READING TEXT:
Mitch Daniels (02:03):
Straighten you out.
Niall Ferguson (02:03):
Yeah.
Mitch Daniels (02:04):
Yeah. Modern Times, I thought, was one of the most formative and informative books I ever read, and I've given it to dozens of young people. Someone said of him, in addition to all the absolute parallels you just mentioned to your own tremendous career, someone said, "I can comprehend how he writes so much, but where does he find the time to read?" And when one reads your books, as I have for years, I'm struck by the same thing, that the voluminous knowledge that you assemble and then present to the rest of us. What is your MO? How in the world have you been so prolific and so profound at the same time?
Niall Ferguson (02:53):
Well, that's a flattering question to be asked. I think of history as requiring a particular ratio to be high, and that ratio is the ratio of pages read to pages written or words read to words written. And you can't write history unless you've done a lot of reading beforehand. I came to realize that as a schoolboy, I was writing an essay on the 30 Years War in the mid 17th century for my wonderful teacher, Ronnie Woods. And he knew I was keen. So he sent me to the Mitchell Library, one of the great libraries of Glasgow. And I remember I must have been 16 going to the section on the 30 Years War, and there was an entire shelf load of books. It just stretched from one end of the room to the other. And I remember realizing, "Ah, the thing about history is you can't write the essay till you've read all of that."
(03:53):
And at some level, I found that exciting and challenging. I've always felt that reading is at some level of a kind of mental fitness. And if you push yourself, you can read a lot. You can read a book in three hours. By and large, I find three hours is enough if you really want to get through it. And you've got to want to know what the book says and feel a kind of urgency as you approach it. And then you need to have an efficient way of remembering what's important in it that you can then use. Oxford and Cambridge were places where I learned those skills and I think I've continued to try to get better at those things. And more importantly, Mitch, and I hope you'll appreciate this, I've tried to convey to students how important that is and encourage them to pursue reading fitness as a critical part of what it is to be a good scholar.
Mitch Daniels (04:55):
Harder for them these days in a Twitter world when attention spans have shrunk.
Niall Ferguson (05:01):
Absolutely.
Mitch Daniels (05:02):
Less reading is being assigned before students actually get their hands on the texts. Let’s talk for a minute about that. I want to get, after a while, to trivialities like the collapse of Western civilization, but I can’t resist asking something first. We’re talking just a couple of days after a presidential election, a rather pivotal event. You’re at Stanford University, surrounded by intellectuals, many of whom will not have welcomed the results. Talk a little bit about the social and cognitive distance of today’s intellectual class, and how far it has drifted from the rest of American society, a distance that was pretty graphically illustrated by those results. In one of your essays, you quoted a recent Rasmussen poll which, issue by issue, depicted a huge disconnect. How did we get here? And is there any prospect for some self examination by your colleagues?

MATERIAL SUPPLIED:
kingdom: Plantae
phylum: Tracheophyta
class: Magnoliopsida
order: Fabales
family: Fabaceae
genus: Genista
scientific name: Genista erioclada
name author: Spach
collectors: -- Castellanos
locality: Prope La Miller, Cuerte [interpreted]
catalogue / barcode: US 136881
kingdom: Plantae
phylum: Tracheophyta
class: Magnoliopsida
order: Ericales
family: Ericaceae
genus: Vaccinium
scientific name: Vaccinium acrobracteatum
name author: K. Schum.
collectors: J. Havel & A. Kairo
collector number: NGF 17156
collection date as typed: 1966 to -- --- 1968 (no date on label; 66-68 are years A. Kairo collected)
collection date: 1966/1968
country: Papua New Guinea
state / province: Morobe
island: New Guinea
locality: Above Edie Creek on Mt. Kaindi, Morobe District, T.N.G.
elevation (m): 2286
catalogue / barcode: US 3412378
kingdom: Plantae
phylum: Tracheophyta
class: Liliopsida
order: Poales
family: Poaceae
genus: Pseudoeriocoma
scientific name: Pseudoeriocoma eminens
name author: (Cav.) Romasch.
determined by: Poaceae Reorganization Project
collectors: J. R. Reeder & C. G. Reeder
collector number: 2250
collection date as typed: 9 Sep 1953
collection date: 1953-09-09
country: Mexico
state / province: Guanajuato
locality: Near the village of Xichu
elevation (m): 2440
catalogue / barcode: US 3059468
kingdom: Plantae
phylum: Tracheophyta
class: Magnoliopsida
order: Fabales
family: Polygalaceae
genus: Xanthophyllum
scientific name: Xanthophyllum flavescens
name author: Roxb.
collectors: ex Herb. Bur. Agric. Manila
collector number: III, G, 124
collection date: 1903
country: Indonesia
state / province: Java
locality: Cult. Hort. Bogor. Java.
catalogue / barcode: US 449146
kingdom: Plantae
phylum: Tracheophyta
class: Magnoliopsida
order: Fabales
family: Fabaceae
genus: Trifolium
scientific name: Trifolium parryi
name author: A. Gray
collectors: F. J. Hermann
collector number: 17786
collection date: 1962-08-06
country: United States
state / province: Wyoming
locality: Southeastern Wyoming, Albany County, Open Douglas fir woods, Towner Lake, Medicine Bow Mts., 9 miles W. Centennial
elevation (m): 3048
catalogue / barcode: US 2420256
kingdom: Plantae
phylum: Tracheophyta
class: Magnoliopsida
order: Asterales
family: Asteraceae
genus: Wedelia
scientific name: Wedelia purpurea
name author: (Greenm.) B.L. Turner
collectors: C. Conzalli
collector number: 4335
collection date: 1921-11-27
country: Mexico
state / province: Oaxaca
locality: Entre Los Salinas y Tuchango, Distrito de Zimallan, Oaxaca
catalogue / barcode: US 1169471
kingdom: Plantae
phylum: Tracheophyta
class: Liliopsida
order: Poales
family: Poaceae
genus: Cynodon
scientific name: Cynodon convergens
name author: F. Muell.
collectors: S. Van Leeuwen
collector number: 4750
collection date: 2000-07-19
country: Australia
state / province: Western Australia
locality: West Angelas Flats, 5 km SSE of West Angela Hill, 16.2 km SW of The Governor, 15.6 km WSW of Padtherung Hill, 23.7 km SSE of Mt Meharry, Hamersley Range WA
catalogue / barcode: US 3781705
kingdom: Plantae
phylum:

PROBLEM DESCRIPTION:
According to the interview transcript, how long does Niall Ferguson say is usually enough to get through a book? Nothing in the records is needed here.

ANSWER SECTION:
Three hours.